**Texte source**
- Une école maternelle d’une cité d’Alès, dans le Gard, a été la cible vendredi matin d’une tentative d’incendie.
- Aucun blessé n’est à déplorer, les adultes et les enfants n’étant pas encore arrivés à l’heure du sinistre, a indiqué le procureur de la ville.
Une école maternelle d’une cité d’Alès, dans le Gard, a été la cible tôt vendredi matin d’une tentative d’incendie qui n’a pas fait de blessé, les adultes et les enfants n’étant pas encore arrivés, a indiqué le procureur de la ville, Abdelkrim Grini. Des bouteilles en plastique « avec un liquide inflammable à l’intérieur »
ont été retrouvées, et ce même liquide a été « répandu le long des murs »
de l’école maternelle du quartier des Promelles, ce qui démontre « l’origine manifestement criminelle »
du sinistre, a précisé à l’AFP le magistrat du parquet.
C’est l’agent technique de l’école qui, voyant de la fumée sortir du local technique, a appelé les pompiers vers 7h du matin. Ceux-ci sont parvenus à circonscrire rapidement l’incendie, selon la même source. « Si l’agent était arrivé dix minutes plus tard, l’école aurait brûlé »,
a souligné le procureur, qui a fait état de dégâts peu importants, surtout causés par la suie.
Un lien avec une opération de police ?
Une enquête « pour dégradation par incendie »
a été ouverte « contre X, parce que pour le moment, aucune personne n’est ni identifiée, ni interpellée »,
a expliqué M. Grini.
La justice n’a a ce stade pas d’élément formel établissant un lien avec une vaste opération de police qui s’est déroulée il y a une dizaine de jours à Alès, notamment dans ce quartier des Promelles connu pour son point de deal, « mais c’est une hypothèse que nous étudions »,
a expliqué Abdelkrim Grini.
Du 10 au 12 mars, quelque 150 policiers étaient intervenus dans cette ville de 46.000 habitants du nord du Gard où trafiquants locaux et affiliés au groupe criminel marseillais DZ Mafia s’affrontent pour le contrôle des points de deal depuis l’été dernier.
Quinze personnes avaient été interpellées, dont sept ont été placées en détention provisoire et quatre sous contrôle judiciaire, tandis que d’importantes saisies (armes, véhicules…) avaient été effectuées.

**Données fournies**
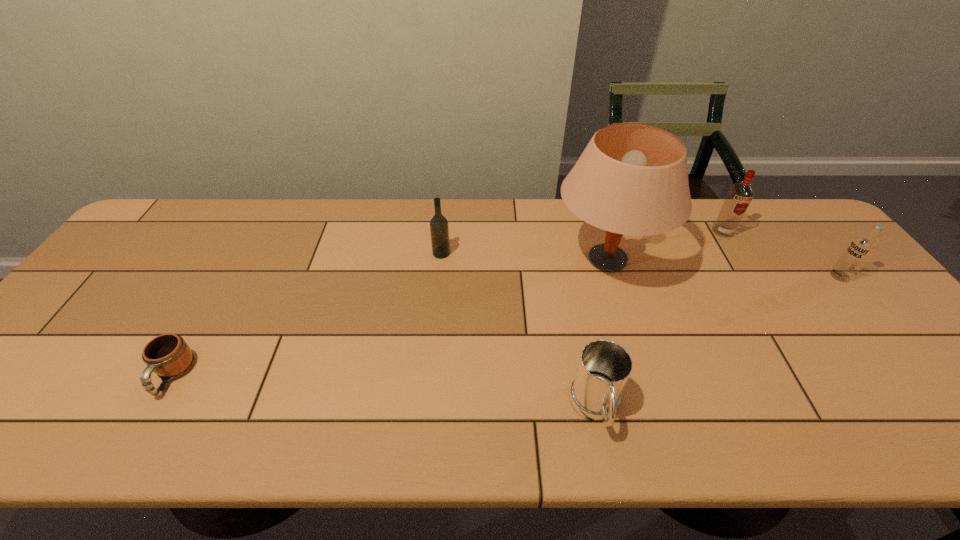
Locate an element on the screen. The width and height of the screenshot is (960, 540). free space between the fifth object from right to left and the second shortest object is located at coordinates (518, 331).

The height and width of the screenshot is (540, 960). Identify the location of vacant region between the left mug and the second vodka from left to right. (447, 303).

Locate an element on the screen. free space that is in between the second vodka from left to right and the second object from left to right is located at coordinates (582, 242).

In order to click on free space between the farthest vodka and the leftmost vodka in this screenshot , I will do `click(582, 242)`.

Locate an element on the screen. vacant area between the second vodka from left to right and the lampshade is located at coordinates (665, 246).

Find the location of a particular element. Image resolution: width=960 pixels, height=540 pixels. vacant area that lies between the fifth object from left to right and the leftmost vodka is located at coordinates (582, 242).

Locate an element on the screen. The height and width of the screenshot is (540, 960). unoccupied area between the lampshade and the left mug is located at coordinates (390, 318).

Locate an element on the screen. The width and height of the screenshot is (960, 540). free space between the nearest vodka and the shorter mug is located at coordinates coord(507,326).

The height and width of the screenshot is (540, 960). Find the location of `free space between the rightmost vodka and the fifth tallest object`. free space between the rightmost vodka and the fifth tallest object is located at coordinates tap(718, 342).

Point out which object is positioned as the second nearest to the rightmost object. Please provide its 2D coordinates. Your answer should be formatted as a tuple, i.e. [(x, y)], where the tuple contains the x and y coordinates of a point satisfying the conditions above.

[(632, 179)]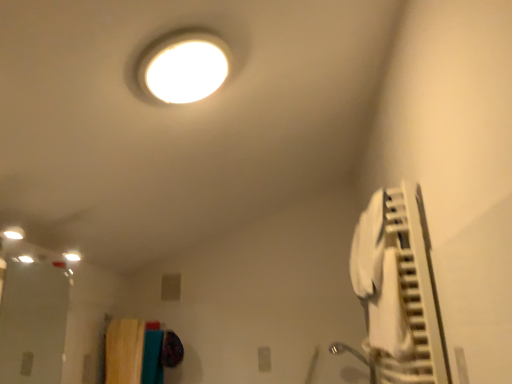
Question: Considering the positions of textured fabric laundry at lower left and transparent glass door at lower left in the image, is textured fabric laundry at lower left bigger or smaller than transparent glass door at lower left?

Choices:
 (A) small
 (B) big

Answer: (A)

Question: Is point (117, 380) positioned closer to the camera than point (51, 299)?

Choices:
 (A) closer
 (B) farther

Answer: (A)

Question: Considering the real-world distances, which object is farthest from the transparent glass door at lower left?

Choices:
 (A) textured fabric laundry at lower left
 (B) white fabric air conditioner at right

Answer: (B)

Question: Which is nearer to the white fabric air conditioner at right?

Choices:
 (A) transparent glass door at lower left
 (B) textured fabric laundry at lower left

Answer: (B)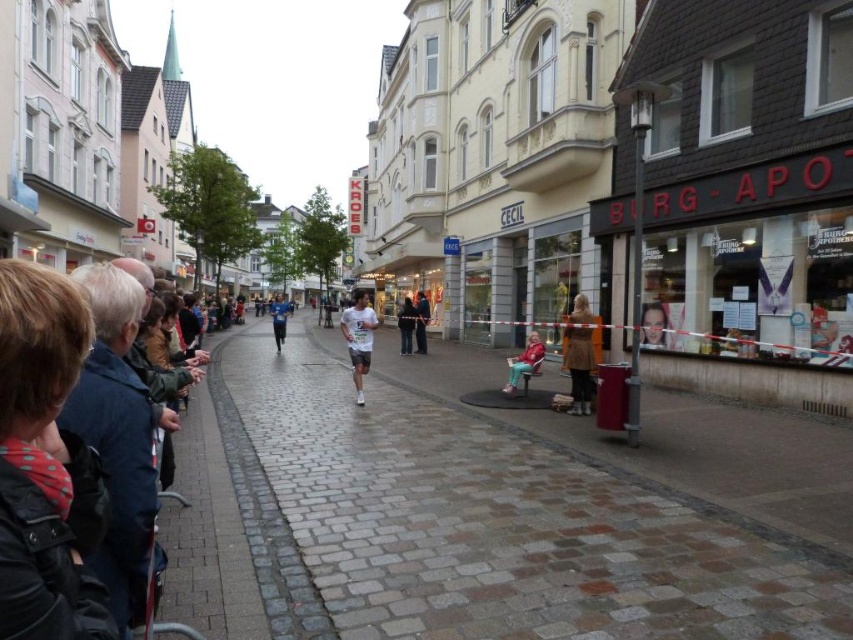
Does point (27, 612) lie behind point (399, 324)?

No.

At what (x,y) coordinates should I click in order to perform the action: click on dark blue jacket at left. Please return your answer as a coordinate pair (x, y). The image size is (853, 640). Looking at the image, I should click on (82, 396).

The width and height of the screenshot is (853, 640). What are the coordinates of `dark blue jacket at left` in the screenshot? It's located at (82, 396).

Does brown cobblestone pavement at center appear on the right side of white matte running shirt at center?

Correct, you'll find brown cobblestone pavement at center to the right of white matte running shirt at center.

Is brown cobblestone pavement at center to the left of white matte running shirt at center from the viewer's perspective?

No, brown cobblestone pavement at center is not to the left of white matte running shirt at center.

Is point (718, 593) positioned behind point (346, 317)?

That is False.

At what (x,y) coordinates should I click in order to perform the action: click on brown cobblestone pavement at center. Please return your answer as a coordinate pair (x, y). The width and height of the screenshot is (853, 640). Looking at the image, I should click on (483, 524).

Which of these two, matte brown storefront at right or blue fabric shirt at center, stands taller?

Standing taller between the two is blue fabric shirt at center.

Is matte brown storefront at right taller than blue fabric shirt at center?

Incorrect, matte brown storefront at right's height is not larger of blue fabric shirt at center's.

Is point (735, 192) positioned in front of point (283, 316)?

Yes, it is.

Identify the location of matte brown storefront at right. This screenshot has height=640, width=853. pyautogui.click(x=755, y=282).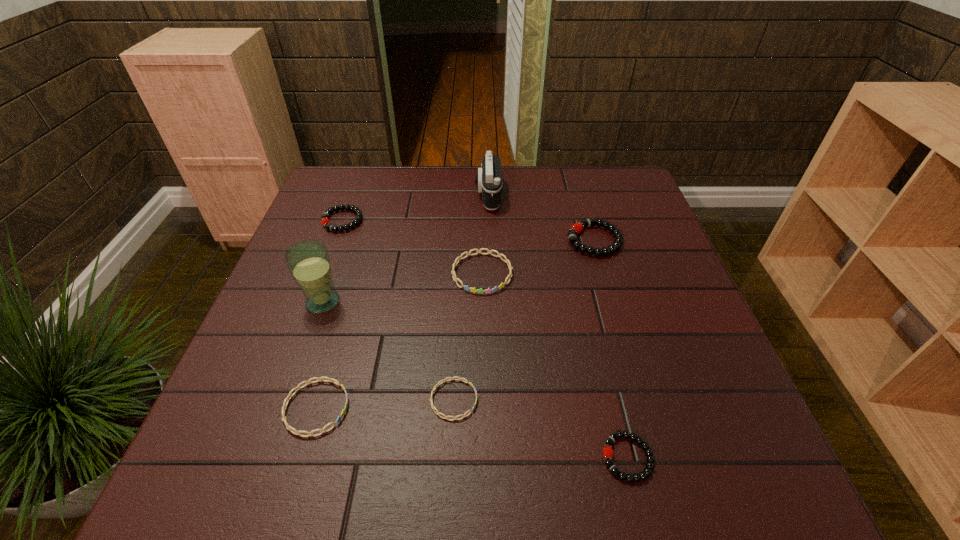
Where is `blue glass`? This screenshot has width=960, height=540. blue glass is located at coordinates (308, 261).

Identify the location of glass. The image size is (960, 540). (308, 261).

The width and height of the screenshot is (960, 540). I want to click on camera, so click(x=489, y=177).

This screenshot has height=540, width=960. Identify the location of the biggest black bracelet. (577, 227).

I want to click on the farthest blue bracelet, so click(x=507, y=261).

At what (x,y) coordinates should I click in order to perform the action: click on the second biggest black bracelet. Please return your answer as a coordinate pair (x, y). Looking at the image, I should click on (325, 221).

At what (x,y) coordinates should I click in order to perform the action: click on the leftmost blue bracelet. Please return your answer as a coordinate pair (x, y). This screenshot has width=960, height=540. Looking at the image, I should click on (333, 380).

This screenshot has height=540, width=960. I want to click on the nearest black bracelet, so click(607, 451).

The width and height of the screenshot is (960, 540). Find the location of `the shortest bracelet`. the shortest bracelet is located at coordinates (451, 378).

Identify the location of the shortest object. (451, 378).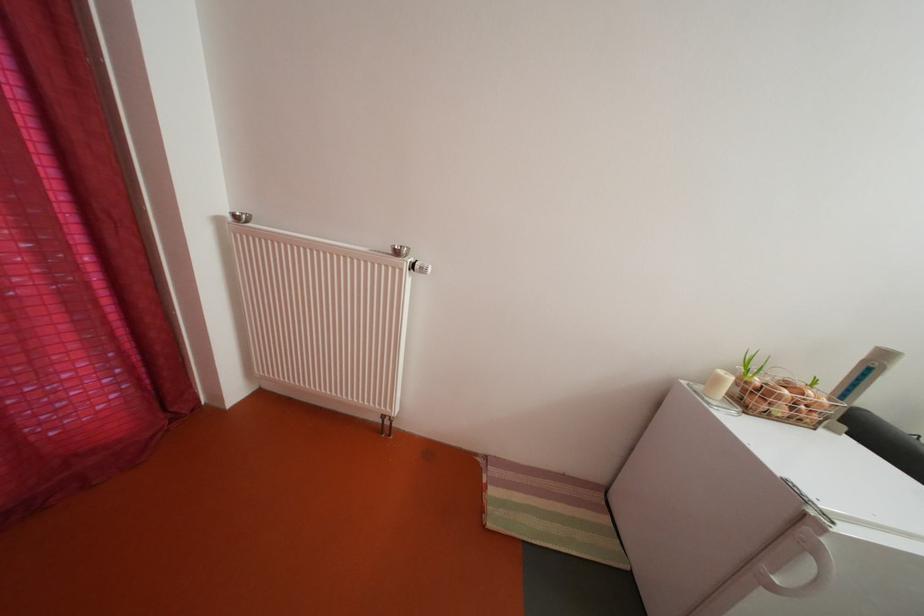
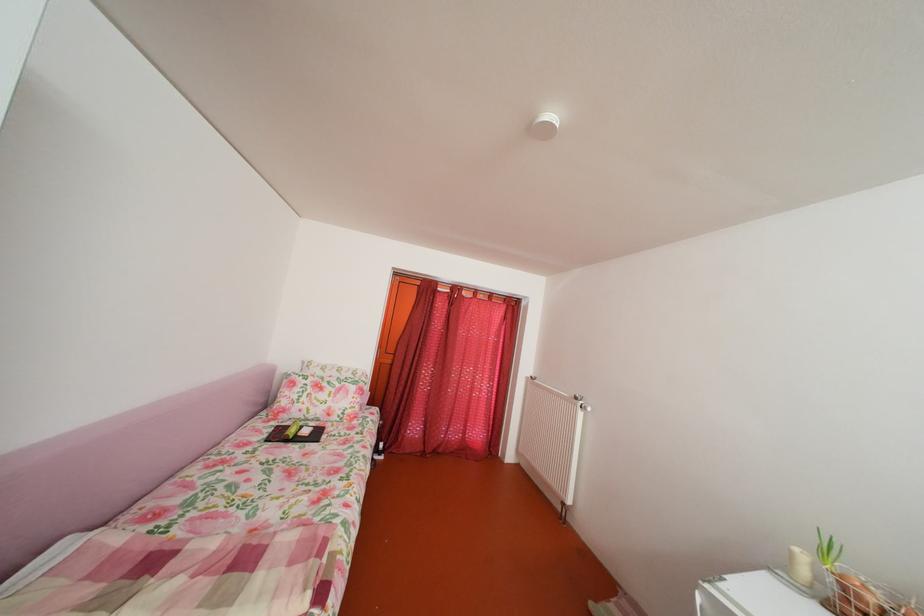
Where in the second image is the point corresponding to (x=407, y=259) from the first image?

(588, 405)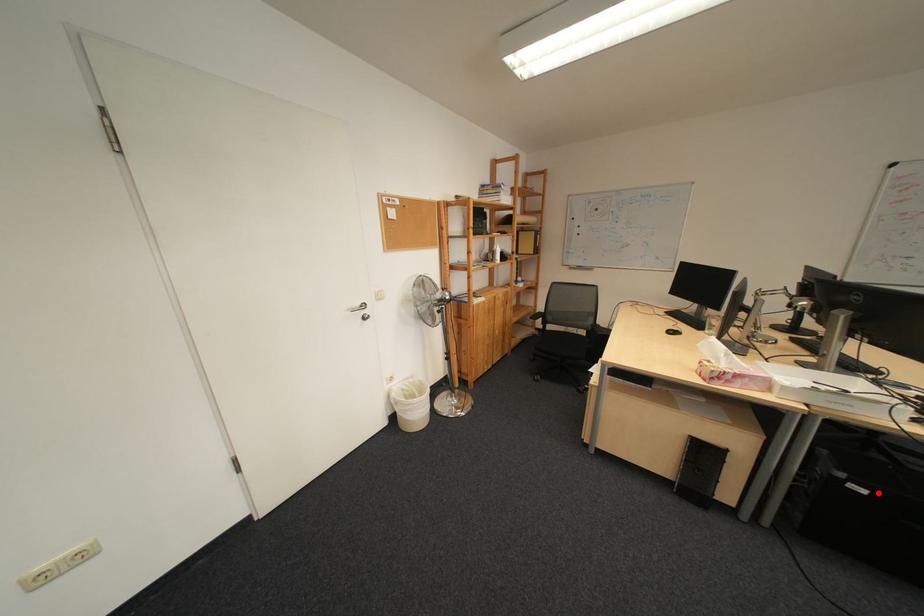
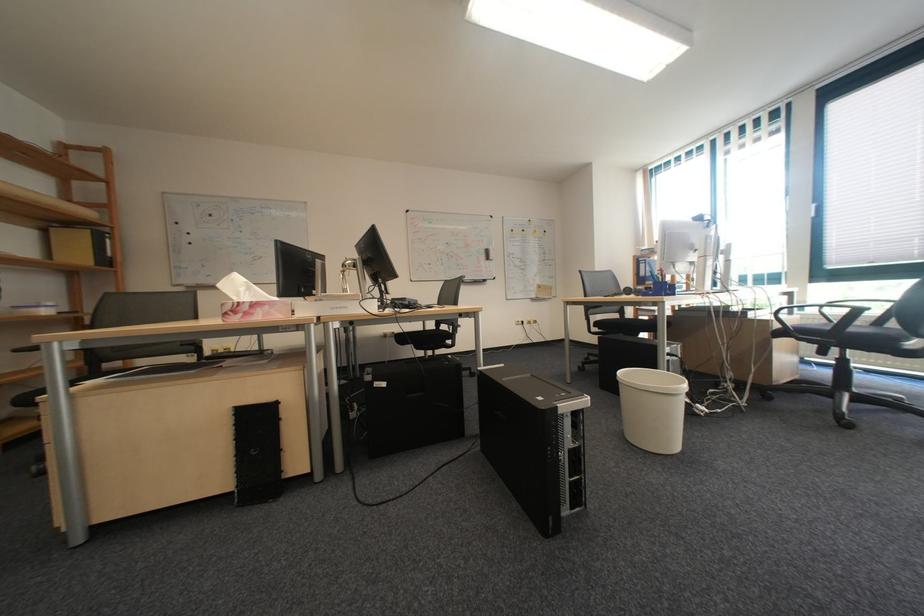
Question: I am providing you with two images of the same scene from different viewpoints. In image1, a red point is highlighted. Considering the same 3D point in image2, which of the following is correct?

Choices:
 (A) It is closer
 (B) It is farther

Answer: (B)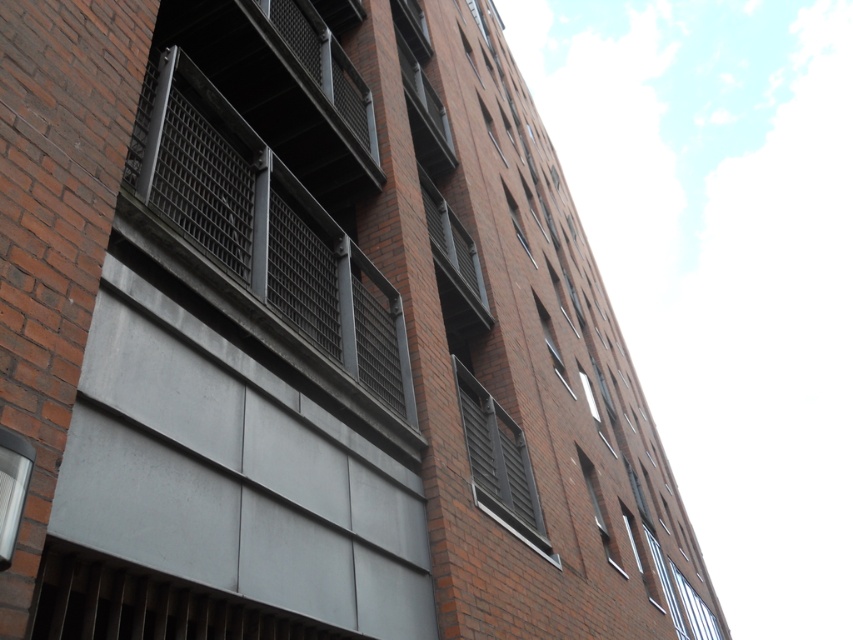
Which is below, metallic gray vent at center or clear glass window at lower left?

clear glass window at lower left is lower down.

Can you confirm if metallic gray vent at center is bigger than clear glass window at lower left?

Yes, metallic gray vent at center is bigger than clear glass window at lower left.

Looking at this image, who is more forward, [479,278] or [7,552]?

Point [7,552]

You are a GUI agent. You are given a task and a screenshot of the screen. Output one action in this format:
    pyautogui.click(x=<x>, y=<y>)
    Task: Click on the metallic gray vent at center
    
    Given the screenshot: What is the action you would take?
    pyautogui.click(x=453, y=243)

Does matte gray window at center have a smaller size compared to metallic gray vent at center?

Actually, matte gray window at center might be larger than metallic gray vent at center.

Between matte gray window at center and metallic gray vent at center, which one appears on the right side from the viewer's perspective?

Positioned to the right is matte gray window at center.

Locate an element on the screen. matte gray window at center is located at coordinates (498, 464).

What do you see at coordinates (453, 243) in the screenshot? I see `metallic gray vent at center` at bounding box center [453, 243].

Does metallic gray vent at center have a lesser width compared to clear glass window at lower right?

Yes.

Image resolution: width=853 pixels, height=640 pixels. What do you see at coordinates (453, 243) in the screenshot?
I see `metallic gray vent at center` at bounding box center [453, 243].

The width and height of the screenshot is (853, 640). Find the location of `metallic gray vent at center`. metallic gray vent at center is located at coordinates (453, 243).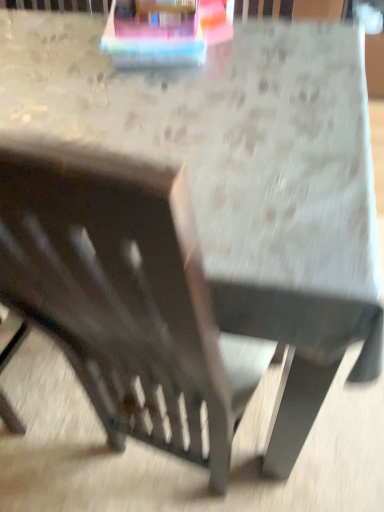
At what (x,y) coordinates should I click in order to perform the action: click on wooden chair at center. Please return your answer as a coordinate pair (x, y). Looking at the image, I should click on (124, 295).

This screenshot has height=512, width=384. What do you see at coordinates (124, 295) in the screenshot? I see `wooden chair at center` at bounding box center [124, 295].

I want to click on wooden chair at center, so click(124, 295).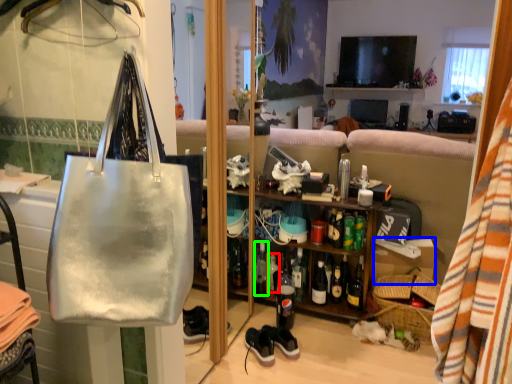
Question: Which is nearer to the bottle (highlighted by a red box)? box (highlighted by a blue box) or bottle (highlighted by a green box).

Choices:
 (A) box
 (B) bottle

Answer: (B)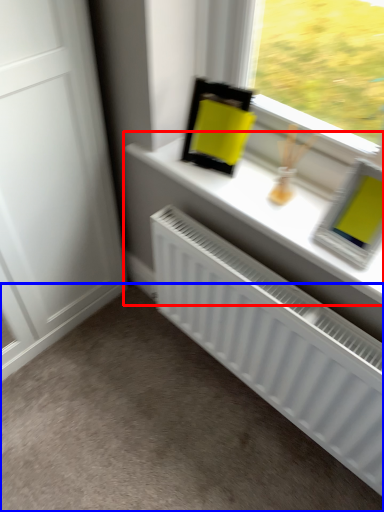
Question: Which point is further to the camera, window sill (highlighted by a red box) or plain (highlighted by a blue box)?

Choices:
 (A) window sill
 (B) plain

Answer: (A)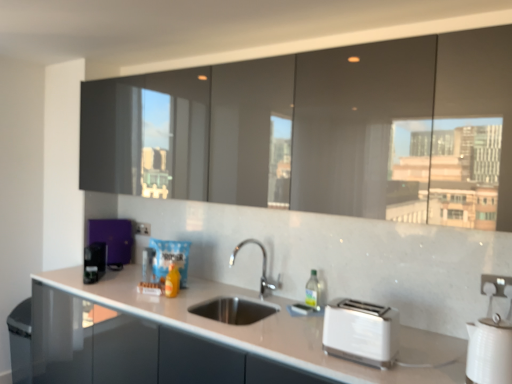
Image resolution: width=512 pixels, height=384 pixels. Find the location of `free space in front of metallic silver toaster at center, placed as the 2th appliance when sorted from right to left`. free space in front of metallic silver toaster at center, placed as the 2th appliance when sorted from right to left is located at coordinates (134, 290).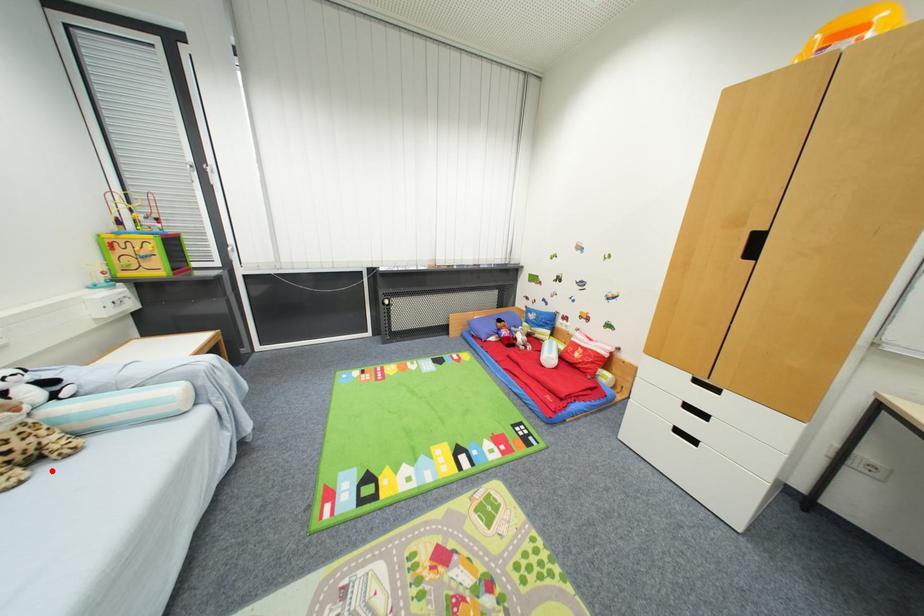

**Consigne**
Recopiez fidèlement le passage de l'article sur la tentative d'incendie de l'école d'Alès, en commençant par « La justice n’a » et en poursuivant jusqu'à « expliqué Abdelkrim Grini. ».

**Votre réponse**
La justice n’a a ce stade pas d’élément formel établissant un lien avec une vaste opération de police qui s’est déroulée il y a une dizaine de jours à Alès, notamment dans ce quartier des Promelles connu pour son point de deal, « mais c’est une hypothèse que nous étudions »,
a expliqué Abdelkrim Grini.